Daniele Silvestri
Lo spettacolo che non ti aspetti
È probabilmente una delle cose più divertenti e interessanti, di solito riservata ad addetti ai lavori, giornalisti e altri pochi eletti, quella di essere ammessi a curiosare in ciò che succede nel backstage di un concerto. Stavolta invece è tutto sul palco: computer, bicchieri, segreteria telefonica, scaletta dei pezzi, lavagna e anche un bagno (all’occorrenza). E gli strumenti. E poi Daniele Silvestri, l’amico cantautore Pino Marino e come sempre la band de “I Soliti Noti”, a preparare i pezzi per il concerto al S. Chiara. Così le prove si fanno spettacolo: i brani di Silvestri, tanti dall’ultimo album e qualcuno dei vecchi successi (dalla “Paranza” a “Salirò”), qualche brano di Pino Marino dalla vena poetica surreale e ironica, i messaggi in segreteria del manager che sbaglia continuamente strada. C’è spazio per l’improvvisazione, tutto è spontaneo e vien da pensare che non sia una messa in scena, che davvero le prove di Silvestri e dei musicisti che lo accompagnano siano sempre così, scanzonate e allegre, con qualche imprevisto e molta ironia. Qualche battuta sulla neve di Roma e su Alemanno, su quella che non c’è in Trentino, sul pienone che ci sarà all’imminente concerto (vista la sala con parecchi posti vuoti qualcuno ha anche battuto le mani) e poi le ultime canzoni messe in scaletta, che sono l’occasione per una riflessione sulla situazione dell’Italia (“Io non mi sento italiano”, omaggio a Giorgio Gaber, “Precario è il mondo”, “Questo paese”) e per ricordare le stragi di mafia (“L’appello”, dedicato a Paolo Borsellino e a suo fratello). Silvestri non delude mai, anche perché lavora con professionisti di alto livello: i suoi musicisti in primis, oltre che lui stesso, ma anche tutti i tecnici (e merito soprattutto a Camilla Ferrari, che ha curato le luci in maniera impeccabile e originale). Pino Marino, onnipresente in scena a dispetto del suo ruolo un po’ accessorio, più che altro utile a Silvestri per condividere il filo dello spettacolo, si è rivelato una piacevole scoperta musicale. Chi invece si aspettava l’energia che solitamente caratterizza i concerti di Silvestri è forse rimasto un po’ deluso, a saltellare impacciato sulla sedia, ma l’intenzione dello spettacolo evidentemente non era questa.

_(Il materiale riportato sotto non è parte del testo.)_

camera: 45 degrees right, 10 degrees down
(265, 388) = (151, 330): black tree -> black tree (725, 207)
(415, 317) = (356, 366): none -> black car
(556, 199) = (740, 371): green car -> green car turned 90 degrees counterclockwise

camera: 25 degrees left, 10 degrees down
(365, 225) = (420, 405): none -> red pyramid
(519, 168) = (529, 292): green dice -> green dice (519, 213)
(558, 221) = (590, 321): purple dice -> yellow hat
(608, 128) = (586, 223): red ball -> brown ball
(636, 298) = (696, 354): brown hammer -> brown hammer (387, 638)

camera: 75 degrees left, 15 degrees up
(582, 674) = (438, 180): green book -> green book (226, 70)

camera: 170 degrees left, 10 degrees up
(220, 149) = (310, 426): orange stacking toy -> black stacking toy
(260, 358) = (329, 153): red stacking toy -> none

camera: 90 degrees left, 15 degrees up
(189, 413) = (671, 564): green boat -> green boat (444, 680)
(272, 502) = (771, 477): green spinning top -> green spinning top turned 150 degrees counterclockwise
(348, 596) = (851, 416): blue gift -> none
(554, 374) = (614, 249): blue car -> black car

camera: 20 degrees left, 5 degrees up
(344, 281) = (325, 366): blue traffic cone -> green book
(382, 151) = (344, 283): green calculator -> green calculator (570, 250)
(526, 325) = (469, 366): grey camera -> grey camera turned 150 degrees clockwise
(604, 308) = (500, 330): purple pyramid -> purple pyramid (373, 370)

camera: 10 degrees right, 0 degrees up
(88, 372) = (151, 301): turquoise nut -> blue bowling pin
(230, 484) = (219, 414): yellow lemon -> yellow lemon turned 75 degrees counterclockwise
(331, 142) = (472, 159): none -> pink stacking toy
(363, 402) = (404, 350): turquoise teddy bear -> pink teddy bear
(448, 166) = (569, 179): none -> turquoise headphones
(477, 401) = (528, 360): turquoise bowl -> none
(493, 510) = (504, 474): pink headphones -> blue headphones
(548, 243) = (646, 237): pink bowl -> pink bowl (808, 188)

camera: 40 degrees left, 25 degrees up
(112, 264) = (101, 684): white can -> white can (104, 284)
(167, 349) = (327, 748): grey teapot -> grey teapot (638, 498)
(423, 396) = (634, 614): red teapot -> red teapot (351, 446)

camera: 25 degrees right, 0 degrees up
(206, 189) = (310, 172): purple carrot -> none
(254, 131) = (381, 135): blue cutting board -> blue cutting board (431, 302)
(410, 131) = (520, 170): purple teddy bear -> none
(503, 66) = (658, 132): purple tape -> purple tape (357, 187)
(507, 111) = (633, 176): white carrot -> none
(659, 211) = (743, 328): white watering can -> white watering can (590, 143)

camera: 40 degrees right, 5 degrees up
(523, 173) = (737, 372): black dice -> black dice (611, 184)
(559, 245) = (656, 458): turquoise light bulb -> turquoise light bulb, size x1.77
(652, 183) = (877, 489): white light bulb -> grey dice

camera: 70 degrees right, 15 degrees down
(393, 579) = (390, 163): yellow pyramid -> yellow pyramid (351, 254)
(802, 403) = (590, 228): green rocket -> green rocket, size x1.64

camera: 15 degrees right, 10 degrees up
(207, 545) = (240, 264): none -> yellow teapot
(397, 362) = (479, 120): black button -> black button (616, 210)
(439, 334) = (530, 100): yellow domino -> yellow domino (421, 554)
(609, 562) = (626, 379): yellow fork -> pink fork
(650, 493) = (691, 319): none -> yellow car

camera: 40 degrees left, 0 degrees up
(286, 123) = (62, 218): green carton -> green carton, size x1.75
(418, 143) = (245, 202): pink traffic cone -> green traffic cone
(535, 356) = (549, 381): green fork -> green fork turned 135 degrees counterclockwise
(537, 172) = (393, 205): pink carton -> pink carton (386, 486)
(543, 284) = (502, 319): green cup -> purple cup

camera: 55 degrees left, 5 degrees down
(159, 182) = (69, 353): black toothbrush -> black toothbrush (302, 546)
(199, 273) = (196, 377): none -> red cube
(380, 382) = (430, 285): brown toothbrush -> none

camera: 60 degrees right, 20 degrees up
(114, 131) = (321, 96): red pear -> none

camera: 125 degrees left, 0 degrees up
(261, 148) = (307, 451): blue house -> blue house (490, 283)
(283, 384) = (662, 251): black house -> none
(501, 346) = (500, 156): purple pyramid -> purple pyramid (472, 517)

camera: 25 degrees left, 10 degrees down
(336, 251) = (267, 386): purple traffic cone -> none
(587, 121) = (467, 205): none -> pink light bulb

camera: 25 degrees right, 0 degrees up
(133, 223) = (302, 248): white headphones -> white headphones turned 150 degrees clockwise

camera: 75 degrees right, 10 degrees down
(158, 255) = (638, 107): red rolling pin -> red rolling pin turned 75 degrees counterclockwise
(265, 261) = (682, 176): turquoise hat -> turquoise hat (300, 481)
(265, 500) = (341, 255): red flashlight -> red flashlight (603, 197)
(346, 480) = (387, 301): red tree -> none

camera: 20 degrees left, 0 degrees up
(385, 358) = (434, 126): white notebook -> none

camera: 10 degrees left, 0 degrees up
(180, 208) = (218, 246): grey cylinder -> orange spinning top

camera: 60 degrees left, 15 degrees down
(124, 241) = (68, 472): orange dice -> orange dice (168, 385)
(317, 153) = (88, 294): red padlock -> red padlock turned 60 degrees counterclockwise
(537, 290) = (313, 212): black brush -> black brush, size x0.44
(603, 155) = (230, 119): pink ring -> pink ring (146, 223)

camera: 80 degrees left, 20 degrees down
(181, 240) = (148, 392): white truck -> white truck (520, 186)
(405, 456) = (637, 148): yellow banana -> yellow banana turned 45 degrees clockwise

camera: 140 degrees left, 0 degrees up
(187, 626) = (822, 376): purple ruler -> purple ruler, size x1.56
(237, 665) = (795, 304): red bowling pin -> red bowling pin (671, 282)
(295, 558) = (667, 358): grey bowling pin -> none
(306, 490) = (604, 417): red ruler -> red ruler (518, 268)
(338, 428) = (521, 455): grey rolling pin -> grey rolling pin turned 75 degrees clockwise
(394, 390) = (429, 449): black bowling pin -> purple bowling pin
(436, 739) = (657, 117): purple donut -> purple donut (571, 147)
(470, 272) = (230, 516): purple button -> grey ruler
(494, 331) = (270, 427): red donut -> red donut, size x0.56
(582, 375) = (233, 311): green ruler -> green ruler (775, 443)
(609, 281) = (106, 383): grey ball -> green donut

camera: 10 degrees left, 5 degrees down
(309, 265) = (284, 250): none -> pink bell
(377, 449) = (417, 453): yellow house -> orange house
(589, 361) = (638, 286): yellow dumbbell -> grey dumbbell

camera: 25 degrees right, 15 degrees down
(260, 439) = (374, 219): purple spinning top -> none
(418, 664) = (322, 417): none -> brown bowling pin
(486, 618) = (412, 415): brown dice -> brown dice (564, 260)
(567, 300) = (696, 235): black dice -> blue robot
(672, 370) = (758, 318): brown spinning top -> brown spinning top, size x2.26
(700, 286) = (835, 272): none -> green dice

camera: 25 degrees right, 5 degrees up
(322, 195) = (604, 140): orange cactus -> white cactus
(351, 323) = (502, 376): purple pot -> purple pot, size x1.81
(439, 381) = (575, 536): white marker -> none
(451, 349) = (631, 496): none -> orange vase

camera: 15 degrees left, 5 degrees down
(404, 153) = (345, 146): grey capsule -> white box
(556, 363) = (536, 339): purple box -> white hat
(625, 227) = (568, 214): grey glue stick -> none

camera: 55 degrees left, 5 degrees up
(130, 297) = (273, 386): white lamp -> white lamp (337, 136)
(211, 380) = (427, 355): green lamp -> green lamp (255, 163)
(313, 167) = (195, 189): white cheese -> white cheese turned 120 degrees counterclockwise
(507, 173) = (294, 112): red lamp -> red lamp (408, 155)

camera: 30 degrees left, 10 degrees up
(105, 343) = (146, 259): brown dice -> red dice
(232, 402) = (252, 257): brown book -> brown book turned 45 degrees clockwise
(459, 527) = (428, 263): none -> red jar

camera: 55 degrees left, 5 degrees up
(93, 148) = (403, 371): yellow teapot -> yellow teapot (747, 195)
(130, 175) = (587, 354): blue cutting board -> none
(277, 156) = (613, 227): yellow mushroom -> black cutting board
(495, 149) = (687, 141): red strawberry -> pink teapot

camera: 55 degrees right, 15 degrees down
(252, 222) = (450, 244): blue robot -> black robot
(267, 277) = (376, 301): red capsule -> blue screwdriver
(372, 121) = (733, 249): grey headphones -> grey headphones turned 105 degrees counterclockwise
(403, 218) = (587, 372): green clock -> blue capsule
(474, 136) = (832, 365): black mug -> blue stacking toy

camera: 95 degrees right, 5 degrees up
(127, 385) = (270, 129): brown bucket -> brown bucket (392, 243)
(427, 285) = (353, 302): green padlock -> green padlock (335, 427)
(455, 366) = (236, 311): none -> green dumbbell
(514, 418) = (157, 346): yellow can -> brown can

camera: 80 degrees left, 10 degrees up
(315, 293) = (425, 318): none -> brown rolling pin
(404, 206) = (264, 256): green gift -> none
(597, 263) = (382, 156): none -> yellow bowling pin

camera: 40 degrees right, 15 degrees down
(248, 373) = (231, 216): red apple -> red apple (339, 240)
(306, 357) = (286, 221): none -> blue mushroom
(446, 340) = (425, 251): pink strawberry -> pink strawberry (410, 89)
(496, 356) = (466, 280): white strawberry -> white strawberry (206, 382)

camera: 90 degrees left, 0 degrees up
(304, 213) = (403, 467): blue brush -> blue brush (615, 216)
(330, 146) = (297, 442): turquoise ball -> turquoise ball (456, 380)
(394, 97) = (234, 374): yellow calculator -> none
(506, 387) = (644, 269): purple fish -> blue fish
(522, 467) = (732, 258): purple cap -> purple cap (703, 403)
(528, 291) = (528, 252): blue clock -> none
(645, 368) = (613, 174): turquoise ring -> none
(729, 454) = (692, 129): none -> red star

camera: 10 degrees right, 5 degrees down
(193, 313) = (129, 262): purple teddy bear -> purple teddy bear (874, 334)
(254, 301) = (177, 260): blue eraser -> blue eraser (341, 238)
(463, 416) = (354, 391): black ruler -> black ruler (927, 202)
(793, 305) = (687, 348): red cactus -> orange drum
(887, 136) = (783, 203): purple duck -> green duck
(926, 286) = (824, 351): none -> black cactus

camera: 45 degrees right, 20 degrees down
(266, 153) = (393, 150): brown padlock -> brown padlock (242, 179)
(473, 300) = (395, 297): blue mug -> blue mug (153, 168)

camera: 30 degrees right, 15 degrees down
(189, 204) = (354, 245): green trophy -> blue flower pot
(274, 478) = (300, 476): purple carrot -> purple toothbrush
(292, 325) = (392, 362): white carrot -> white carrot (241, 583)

Alla fine le prove terminano, sul palco si fa buio per qualche minuto, i musicisti si cambiano e alle 23, finalmente, inizia il concerto nella messa in scena, che nella realtà è la fine dello spettacolo (“E l’inizio arrivò in coda”, spiega il titolo) e Silvestri regala ancora tre pezzi, ma per i trentini è davvero troppo tardi e prima ancora che inizi il bis in romanesco, “Testardo”, c’è la corsa al guardaroba.
A differenza di quel che succede sempre ai concerti di Silvestri, nessuno ha chiesto a gran voce il suo classico finale, “Cohiba”. Forse il pubblico ha pensato che sarebbe stato inopportuno, visto che quello cui ha assistito non è stato un vero e proprio concerto di Silvestri. E poi, in fondo, l’importante è arrivare al cappotto il prima possibile.